Everything else was completely lost on me. I wanted to get up out of my seat, go out into the waiting room and scream at all those poor people to run, run for your lives!

Instead, I took a very deep breath. Two, no three, very deep breaths.

‘Doctor,’ I started. I swallowed audibly. ‘As you know, my mother suffers from a pretty severe case of white coat syndrome. The past five days for her have been absolute torture as she’s been convinced the news is bad. Could I just ask, if it’s at all possible, from now on would you mind reassuring her over the phone that there’s nothing to worry about, if that’s the case?’

The doctor forced a smile vaguely in my direction and agreed, but I knew it was an imposition too great to ask of her. No amount of pleading with my mother will get her to change GPs, but I continue to chip away.

* * *

Mum isn’t the only member of the ‘I refuse to see doctors’ school of thought. Five years ago, when Jeff’s mother, Millie, was here visiting from Birmingham, he dragged her up a very steep mountain to admire a pretty ocean view. The climb pushed her bit far and played havoc with the muscles around her hips. So much so that for the remainder of the trip she was frequently in tears of pain. Jeff tried desperately to convince her that it was just a strained muscle and would get better with rest, a trip to the physio and some light stretching, but obviously Jude’s ‘it must be cancer’ bug was contagious, and so Millie feared the absolute worst. Finally she agreed to see a physio and, not so surprisingly, was told that it was an acute strain of the muscle. They prescribed her painkillers and some exercises to do and asked her to continue these when she went back home the following week.

‘How’s your hip?’ Jeff asked later, when he called to see how the arduous plane trip had been. ‘Are you doing your exercises?’

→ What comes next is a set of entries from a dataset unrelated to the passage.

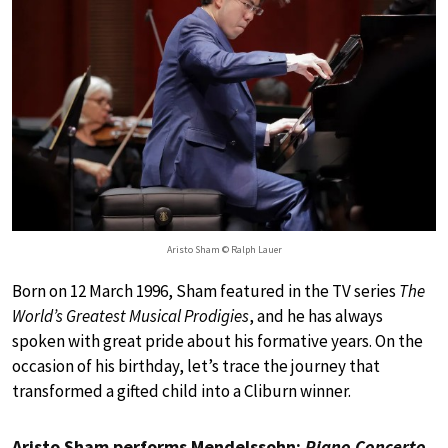
Aristo Sham © Ralph Lauer
Born on 12 March 1996, Sham featured in the TV series
The
World’s Greatest Musical Prodigies
, and he has always
spoken with great pride about his formative years. On the
occasion of his birthday, let’s trace the journey that
transformed a gifted child into a Cliburn winner.
Aristo Sham performs Mendelssohn:
Piano Concerto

‘I have been,’ Millie ventured. ‘But then I ran into Mrs Gadd on the street and she said she’s had exactly the same thing as me.’

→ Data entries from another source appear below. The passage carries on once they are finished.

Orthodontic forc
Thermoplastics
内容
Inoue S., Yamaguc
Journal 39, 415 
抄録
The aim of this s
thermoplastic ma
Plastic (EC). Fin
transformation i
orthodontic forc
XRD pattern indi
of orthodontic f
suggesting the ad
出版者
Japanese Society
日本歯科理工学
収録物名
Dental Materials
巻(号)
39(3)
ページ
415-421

‘Hmm,’ Jeff said, preparing himself for the worst.

‘For her dislocated hip —’

‘Mum! Your hip wasn’t dislocated!’

‘She was told the best treatment for her hip is rest, not exercise.’

‘It’s not the same as what you have!’ Jeff tried feebly.

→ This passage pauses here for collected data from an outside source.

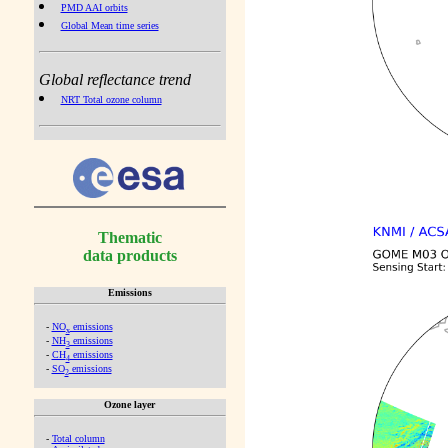
PMD AAI orbits
Global Mean time series
Global reflectance trend
NRT Total ozone column
Thematic
data products
Emissions
-
NO
emissions
x
-
NH
emissions
3
-
CH
emissions
4
-
SO
emissions
2
Ozone layer
-
Total column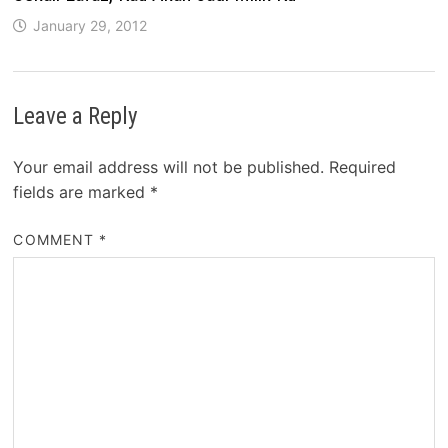
January 29, 2012
Leave a Reply
Your email address will not be published.
Required
fields are marked
*
COMMENT
*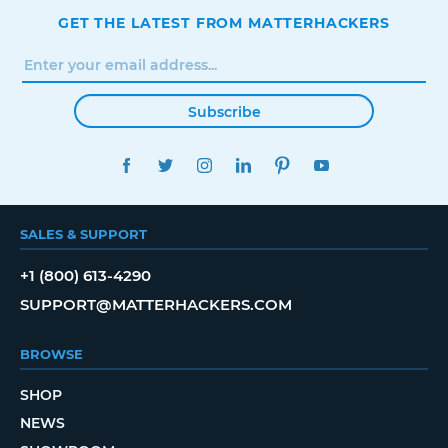
GET THE LATEST FROM MATTERHACKERS
Subscribe
FACEBOOK
TWITTER
INSTAGRAM
LINKEDIN
PINTEREST
YOUTUBE
SALES & SUPPORT
+1 (800) 613-4290
SUPPORT@MATTERHACKERS.COM
BROWSE
SHOP
NEWS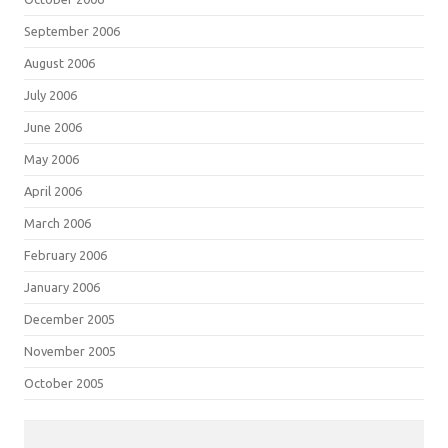
September 2006
August 2006
July 2006
June 2006
May 2006
April 2006
March 2006
February 2006
January 2006
December 2005
November 2005
October 2005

It didn’t matter that Jeff, the physio in Australia, and Millie’s own GP in West Bromwich had all identified the same problem – if Mrs Gadd said something different, well then, it must be that.

* * *

After Dad finishes detailing the colour of the muck that came out of his ear, Mum prompts him on another matter.

‘Did you take all your pills this morning, darl?’

‘Pool? Today?’

‘PILLS!’

‘Yeah. Well, I took the green and yellow ones, and two of the white. But I didn’t have the red one because I’m meant to take it on an empty stomach and I forgot before my breakfast.’

‘What about the pink one?’ I joke.

‘No, that’s every second day,’ Dad informs me casually.

‘Jeez, Pete, how many pills a day do you take?’

‘I dunno, mate, I haven’t counted them.’

‘What about you, Jude?’

‘Oh, I only take six a day including my supplements and vitamins. Your father is on about twelve a day, I think.’

I picture one of those large buckets of Skittles and my father painstakingly sorting out the colours and popping them into one of those daily pill organisers. I wonder if there is enough room in each compartment to take twelve whole tablets.

Nothing quite hits home how fragile our aged parents have become as when we see them ill or in need of an operation. This is also when our killer instinct kicks in, our desperate need to take charge, because they’re clearly totally incapable of knowing what’s best for themselves in these situations.

Many elders would probably take their adult children to every medical appointment they could, if only we weren’t all so busy. If we react with compassion and complicity, we’ll be invited back again. If, like me, you tend to ask difficult questions, following up by proposing a holistic response involving diet and exercise as well as medication, then perhaps you might be similarly banished from treatment rooms by your parents.